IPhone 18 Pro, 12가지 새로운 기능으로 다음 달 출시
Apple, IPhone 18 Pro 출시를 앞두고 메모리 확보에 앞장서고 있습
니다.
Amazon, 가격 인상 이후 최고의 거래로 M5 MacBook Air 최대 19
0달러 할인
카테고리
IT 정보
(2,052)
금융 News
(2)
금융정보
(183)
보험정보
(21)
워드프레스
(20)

____________

## Task directions
From the records above, copy every line that includes the word "IPhone".

## Result for this exercise
IPhone 18 Pro, 12가지 새로운 기능으로 다음 달 출시
Apple, IPhone 18 Pro 출시를 앞두고 메모리 확보에 앞장서고 있습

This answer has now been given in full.